Thank you so much for your input and answers. My app isn’t a “medical/healthcare related app” per say which is why I didn’t consider HIPAA in the beginning. I just found out from my attorney that because people may choose to store PHI and/or medical documentation on the app, it’s required to be HIPAA compliant. I’m trying to see what can be done to avoid this option w/in the app, but I’m not sure if it’s possible and may just have to have it created natively.

Also, I thought Adalo was GDPR Compliant as of summer of '21? I must’ve misread that.

I would need to do more research into that, but I will probably say that it is a mincing of words.

Q: Is Adalo GDPR compliant?
A: Let’s assume yes, Adalo is GDPR compliant

sounds good, but wrong question

Q: Am I GDPR compliant if I use Adalo?
A: Out of the box, definitely not. Able to get gdpr compliant, probably not, and probably cannot be. I would be interested if anyone has used a 3rd party service to validate their gdpr claim.

Just for fun, if you have a user of your app in the EU that you truly trust, have your customer file a gdpr article 15 on your app/company, then an article 17 and see what the results are.

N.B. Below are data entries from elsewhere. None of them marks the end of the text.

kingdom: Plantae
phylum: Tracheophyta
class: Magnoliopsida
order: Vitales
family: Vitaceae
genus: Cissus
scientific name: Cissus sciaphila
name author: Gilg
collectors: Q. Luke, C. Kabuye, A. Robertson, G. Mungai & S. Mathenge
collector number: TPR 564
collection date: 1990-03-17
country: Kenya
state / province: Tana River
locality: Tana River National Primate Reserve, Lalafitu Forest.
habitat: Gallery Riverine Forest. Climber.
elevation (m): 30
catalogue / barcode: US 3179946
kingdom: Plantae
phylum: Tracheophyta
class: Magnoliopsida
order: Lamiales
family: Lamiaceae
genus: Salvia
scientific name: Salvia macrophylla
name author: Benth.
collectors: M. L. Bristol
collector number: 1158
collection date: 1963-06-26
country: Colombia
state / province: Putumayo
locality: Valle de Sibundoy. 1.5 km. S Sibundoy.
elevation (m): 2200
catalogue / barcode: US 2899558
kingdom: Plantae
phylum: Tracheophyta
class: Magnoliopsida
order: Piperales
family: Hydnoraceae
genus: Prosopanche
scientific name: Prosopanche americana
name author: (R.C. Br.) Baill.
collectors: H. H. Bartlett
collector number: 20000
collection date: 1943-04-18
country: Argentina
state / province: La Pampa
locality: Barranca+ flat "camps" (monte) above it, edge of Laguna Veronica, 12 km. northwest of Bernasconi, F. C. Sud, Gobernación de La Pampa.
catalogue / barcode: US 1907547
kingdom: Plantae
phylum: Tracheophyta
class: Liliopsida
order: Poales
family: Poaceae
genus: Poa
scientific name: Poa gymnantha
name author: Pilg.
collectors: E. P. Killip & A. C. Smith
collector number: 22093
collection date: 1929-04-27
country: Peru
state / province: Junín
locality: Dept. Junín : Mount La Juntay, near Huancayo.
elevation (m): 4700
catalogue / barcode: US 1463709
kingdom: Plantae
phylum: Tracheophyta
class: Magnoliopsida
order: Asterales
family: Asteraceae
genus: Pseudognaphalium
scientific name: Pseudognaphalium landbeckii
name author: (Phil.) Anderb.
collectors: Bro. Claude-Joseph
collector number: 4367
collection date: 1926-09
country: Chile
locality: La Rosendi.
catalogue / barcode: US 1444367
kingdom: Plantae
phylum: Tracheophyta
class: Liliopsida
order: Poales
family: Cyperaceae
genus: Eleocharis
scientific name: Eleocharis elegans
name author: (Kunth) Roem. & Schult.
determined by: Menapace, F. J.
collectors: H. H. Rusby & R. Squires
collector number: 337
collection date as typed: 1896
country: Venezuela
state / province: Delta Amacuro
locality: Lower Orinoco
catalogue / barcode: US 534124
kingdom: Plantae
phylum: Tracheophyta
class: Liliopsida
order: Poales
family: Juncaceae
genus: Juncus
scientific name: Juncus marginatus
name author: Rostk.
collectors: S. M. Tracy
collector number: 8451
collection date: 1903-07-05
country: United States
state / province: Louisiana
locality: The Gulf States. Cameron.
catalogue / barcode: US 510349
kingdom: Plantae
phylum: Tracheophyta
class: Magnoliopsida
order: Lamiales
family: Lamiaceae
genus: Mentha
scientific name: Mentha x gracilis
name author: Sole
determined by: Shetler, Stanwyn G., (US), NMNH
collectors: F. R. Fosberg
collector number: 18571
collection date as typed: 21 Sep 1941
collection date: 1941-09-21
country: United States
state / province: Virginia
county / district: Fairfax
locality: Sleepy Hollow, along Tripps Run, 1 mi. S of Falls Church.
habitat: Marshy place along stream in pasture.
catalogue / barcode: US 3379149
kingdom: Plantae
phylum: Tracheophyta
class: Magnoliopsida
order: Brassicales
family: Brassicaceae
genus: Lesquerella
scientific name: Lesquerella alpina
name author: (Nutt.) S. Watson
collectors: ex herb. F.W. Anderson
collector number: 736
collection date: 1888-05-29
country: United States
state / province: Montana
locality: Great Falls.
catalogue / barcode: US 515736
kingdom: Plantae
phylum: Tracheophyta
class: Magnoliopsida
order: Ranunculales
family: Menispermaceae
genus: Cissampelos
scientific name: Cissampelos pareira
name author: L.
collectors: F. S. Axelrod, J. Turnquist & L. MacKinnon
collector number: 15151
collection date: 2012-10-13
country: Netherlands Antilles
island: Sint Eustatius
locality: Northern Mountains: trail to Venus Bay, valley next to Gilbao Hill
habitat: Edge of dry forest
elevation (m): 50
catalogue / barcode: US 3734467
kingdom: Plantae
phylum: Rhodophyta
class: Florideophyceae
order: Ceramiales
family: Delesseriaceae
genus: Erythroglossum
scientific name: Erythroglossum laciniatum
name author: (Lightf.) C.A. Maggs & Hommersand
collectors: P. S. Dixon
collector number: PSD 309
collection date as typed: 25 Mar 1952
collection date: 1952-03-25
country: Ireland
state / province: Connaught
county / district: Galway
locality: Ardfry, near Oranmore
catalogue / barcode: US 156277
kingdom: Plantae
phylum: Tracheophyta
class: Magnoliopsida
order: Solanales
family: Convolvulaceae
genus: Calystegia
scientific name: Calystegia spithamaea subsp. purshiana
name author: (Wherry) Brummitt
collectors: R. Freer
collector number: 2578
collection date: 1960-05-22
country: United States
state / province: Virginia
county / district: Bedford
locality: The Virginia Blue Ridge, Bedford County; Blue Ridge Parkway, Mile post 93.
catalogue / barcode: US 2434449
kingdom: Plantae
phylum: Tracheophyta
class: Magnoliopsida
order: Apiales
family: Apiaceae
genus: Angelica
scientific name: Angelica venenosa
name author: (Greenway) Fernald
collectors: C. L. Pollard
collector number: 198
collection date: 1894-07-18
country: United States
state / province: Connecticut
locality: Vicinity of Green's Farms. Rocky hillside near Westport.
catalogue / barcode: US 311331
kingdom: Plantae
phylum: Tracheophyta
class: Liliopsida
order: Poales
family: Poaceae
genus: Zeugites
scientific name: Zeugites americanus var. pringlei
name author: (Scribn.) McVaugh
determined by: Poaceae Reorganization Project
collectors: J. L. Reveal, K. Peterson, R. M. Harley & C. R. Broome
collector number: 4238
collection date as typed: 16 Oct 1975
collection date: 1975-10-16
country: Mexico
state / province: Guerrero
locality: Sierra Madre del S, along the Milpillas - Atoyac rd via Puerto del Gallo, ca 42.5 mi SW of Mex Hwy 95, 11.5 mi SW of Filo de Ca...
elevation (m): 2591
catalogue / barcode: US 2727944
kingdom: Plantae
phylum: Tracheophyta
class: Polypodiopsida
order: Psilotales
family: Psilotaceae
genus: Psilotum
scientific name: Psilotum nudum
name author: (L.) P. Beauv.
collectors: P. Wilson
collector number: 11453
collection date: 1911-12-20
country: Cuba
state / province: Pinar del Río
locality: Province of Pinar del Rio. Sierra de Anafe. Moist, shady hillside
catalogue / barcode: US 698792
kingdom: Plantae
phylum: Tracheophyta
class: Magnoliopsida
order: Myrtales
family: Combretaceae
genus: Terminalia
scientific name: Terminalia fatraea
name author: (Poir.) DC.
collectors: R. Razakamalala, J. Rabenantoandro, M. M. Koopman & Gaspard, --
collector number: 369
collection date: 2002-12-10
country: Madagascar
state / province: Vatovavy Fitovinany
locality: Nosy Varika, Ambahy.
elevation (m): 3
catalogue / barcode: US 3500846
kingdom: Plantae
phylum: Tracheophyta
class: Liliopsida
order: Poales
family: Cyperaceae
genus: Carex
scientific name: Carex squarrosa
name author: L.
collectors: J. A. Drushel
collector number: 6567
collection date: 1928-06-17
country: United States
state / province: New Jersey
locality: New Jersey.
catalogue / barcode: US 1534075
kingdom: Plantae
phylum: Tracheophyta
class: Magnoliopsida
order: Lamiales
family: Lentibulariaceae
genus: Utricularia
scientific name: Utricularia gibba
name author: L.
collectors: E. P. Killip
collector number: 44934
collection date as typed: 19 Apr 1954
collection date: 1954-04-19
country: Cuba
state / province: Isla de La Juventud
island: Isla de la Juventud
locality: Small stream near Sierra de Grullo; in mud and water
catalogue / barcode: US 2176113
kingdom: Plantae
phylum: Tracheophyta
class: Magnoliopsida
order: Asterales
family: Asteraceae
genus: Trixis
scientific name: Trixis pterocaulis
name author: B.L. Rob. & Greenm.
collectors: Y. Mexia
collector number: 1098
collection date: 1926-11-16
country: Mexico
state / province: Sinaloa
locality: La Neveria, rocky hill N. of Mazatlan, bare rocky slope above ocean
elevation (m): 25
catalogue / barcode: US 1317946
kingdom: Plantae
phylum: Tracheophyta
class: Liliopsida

I mean I know that for EU users this still isn’t compliant. I think because my app is based in the US and will be used by US users, I feel like I would be clear on this. But again, thats just my the little knowledge that I know.

Ahh, If you are US based and US customers you do not need GDPR compliance, you might need CCPA if any of your users are in California, which I believe are the most comprehensive requirements in the USA, if you are CCPA compliant you are most certainly okay. I would put CCPA compliance using Adalo as extremely difficult to truly comply.